DataLoader worker crashes if using pinned CPU data

pallgeuer · February 15, 2023, 4:34pm

Consider the following totally minimalistic stripped down code:

import torch.utils.data  # Version 1.12.1
import torchvision  # Version 0.13.1
import torchvision.transforms as transforms
import wandb  # Version 0.13.10

wandb.init(mode='disabled')
tfrm = transforms.Compose([transforms.ToTensor(), transforms.Normalize(mean=(0.1307,), std=(0.3081,))])
train_dataset = torchvision.datasets.MNIST(root='.', train=True, transform=tfrm, download=True)
train_loader = torch.utils.data.DataLoader(train_dataset, batch_size=64, num_workers=4, shuffle=True, pin_memory=True, drop_last=True)

for epoch in range(10):
	print(f"EPOCH {epoch}")
	for i, (data_cpu, target_cpu) in enumerate(train_loader):
		if i < 10:
			wandb_image = wandb.Image(data_cpu)
		data = data_cpu.to('cuda', non_blocking=True)
		target = target_cpu.to('cuda', non_blocking=True)
		calc = (data * target[:, None, None, None]).cpu()  # Just any computation on GPU

This crashes the DataLoader after a random number of epochs (at most 5 epochs in my testing so far) with:

Traceback (most recent call last):
  File "/home/allgeuer/anaconda3/envs/relish/lib/python3.9/site-packages/torch/utils/data/dataloader.py", line 1163, in _try_get_data
    data = self._data_queue.get(timeout=timeout)
  File "/home/allgeuer/anaconda3/envs/relish/lib/python3.9/queue.py", line 180, in get
    self.not_empty.wait(remaining)
  File "/home/allgeuer/anaconda3/envs/relish/lib/python3.9/threading.py", line 316, in wait
    gotit = waiter.acquire(True, timeout)
  File "/home/allgeuer/anaconda3/envs/relish/lib/python3.9/site-packages/torch/utils/data/_utils/signal_handling.py", line 66, in handler
    _error_if_any_worker_fails()
RuntimeError: DataLoader worker (pid 2387021) is killed by signal: Aborted.

#### Exercise requirements
1 - Repeat from the DataLoader crash post above the part that opens with the words containing "for i, (data_cpu, target_cpu)" and closes with "data = data_cpu.to('cuda', non_blocking=True)".
2 - Render the title of the DataLoader crash post, "DataLoader worker crashes if using pinned CPU data", in German.
3 - For each statement, answer yes or no according to the DataLoader crash post, and quote the words that decide it. (a) The DataLoader in the code runs with four workers. (b) The crash always happens during the first epoch. (c) The wandb version in use is 0.13.10.

#### Data extract
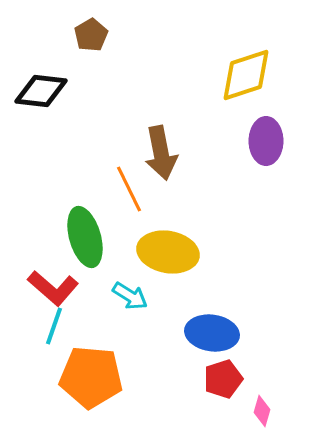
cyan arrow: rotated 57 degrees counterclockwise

#### Solution list
1 -
for i, (data_cpu, target_cpu) in enumerate(train_loader):
		if i < 10:
			wandb_image = wandb.Image(data_cpu)
		data = data_cpu.to('cuda', non_blocking=True)

2 - Der DataLoader-Worker stürzt ab, wenn gepinnte CPU-Daten verwendet werden.

3 -
(a) Yes: "num_workers=4"
(b) No: "after a random number of epochs (at most 5 epochs in my testing so far)"
(c) Yes: "Version 0.13.10"